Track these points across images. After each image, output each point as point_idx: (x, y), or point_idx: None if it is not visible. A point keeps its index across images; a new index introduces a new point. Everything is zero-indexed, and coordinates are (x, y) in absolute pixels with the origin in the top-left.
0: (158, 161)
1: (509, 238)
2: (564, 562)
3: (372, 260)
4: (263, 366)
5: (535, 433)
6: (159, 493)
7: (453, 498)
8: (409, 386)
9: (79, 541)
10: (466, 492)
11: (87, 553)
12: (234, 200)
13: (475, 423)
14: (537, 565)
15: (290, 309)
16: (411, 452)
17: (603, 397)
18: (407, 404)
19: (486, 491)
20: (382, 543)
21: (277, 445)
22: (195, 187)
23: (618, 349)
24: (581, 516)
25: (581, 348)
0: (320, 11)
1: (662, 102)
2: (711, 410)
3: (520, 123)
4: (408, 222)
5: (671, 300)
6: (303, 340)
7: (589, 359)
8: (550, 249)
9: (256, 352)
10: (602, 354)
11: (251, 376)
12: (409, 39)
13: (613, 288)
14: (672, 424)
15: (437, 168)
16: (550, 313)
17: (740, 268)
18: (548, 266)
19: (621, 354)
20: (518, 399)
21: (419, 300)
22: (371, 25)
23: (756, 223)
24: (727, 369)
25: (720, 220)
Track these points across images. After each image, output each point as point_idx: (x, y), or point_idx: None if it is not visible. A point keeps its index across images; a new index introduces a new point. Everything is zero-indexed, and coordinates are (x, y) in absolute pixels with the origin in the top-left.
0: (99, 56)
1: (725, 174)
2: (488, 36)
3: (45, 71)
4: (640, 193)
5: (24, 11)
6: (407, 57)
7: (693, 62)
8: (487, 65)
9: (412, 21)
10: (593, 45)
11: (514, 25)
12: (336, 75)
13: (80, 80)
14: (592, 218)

+ + +

- _WORK TO BE COMPLETED_: Reproduce all of the records above, substituting "units" for every occurrence of "pixels" and keeping everything else unchanged.

- _RESPONSE TO THE TASK_:
Track these points across images. After each image, output each point as point_idx: (x, y), or point_idx: None if it is not visible. A point keeps its index across images; a new index introduces a new point. Everything is zero-indexed, and coordinates are (x, y) in absolute units with the origin in the top-left.
0: (158, 161)
1: (509, 238)
2: (564, 562)
3: (372, 260)
4: (263, 366)
5: (535, 433)
6: (159, 493)
7: (453, 498)
8: (409, 386)
9: (79, 541)
10: (466, 492)
11: (87, 553)
12: (234, 200)
13: (475, 423)
14: (537, 565)
15: (290, 309)
16: (411, 452)
17: (603, 397)
18: (407, 404)
19: (486, 491)
20: (382, 543)
21: (277, 445)
22: (195, 187)
23: (618, 349)
24: (581, 516)
25: (581, 348)
0: (320, 11)
1: (662, 102)
2: (711, 410)
3: (520, 123)
4: (408, 222)
5: (671, 300)
6: (303, 340)
7: (589, 359)
8: (550, 249)
9: (256, 352)
10: (602, 354)
11: (251, 376)
12: (409, 39)
13: (613, 288)
14: (672, 424)
15: (437, 168)
16: (550, 313)
17: (740, 268)
18: (548, 266)
19: (621, 354)
20: (518, 399)
21: (419, 300)
22: (371, 25)
23: (756, 223)
24: (727, 369)
25: (720, 220)
Track these points across images. After each image, output each point as point_idx: (x, y), or point_idx: None if it is not visible. A point keeps its index across images; a new index introduces a new point. Everything is zero-indexed, and coordinates are (x, y) in absolute units with the origin in the top-left.
0: (99, 56)
1: (725, 174)
2: (488, 36)
3: (45, 71)
4: (640, 193)
5: (24, 11)
6: (407, 57)
7: (693, 62)
8: (487, 65)
9: (412, 21)
10: (593, 45)
11: (514, 25)
12: (336, 75)
13: (80, 80)
14: (592, 218)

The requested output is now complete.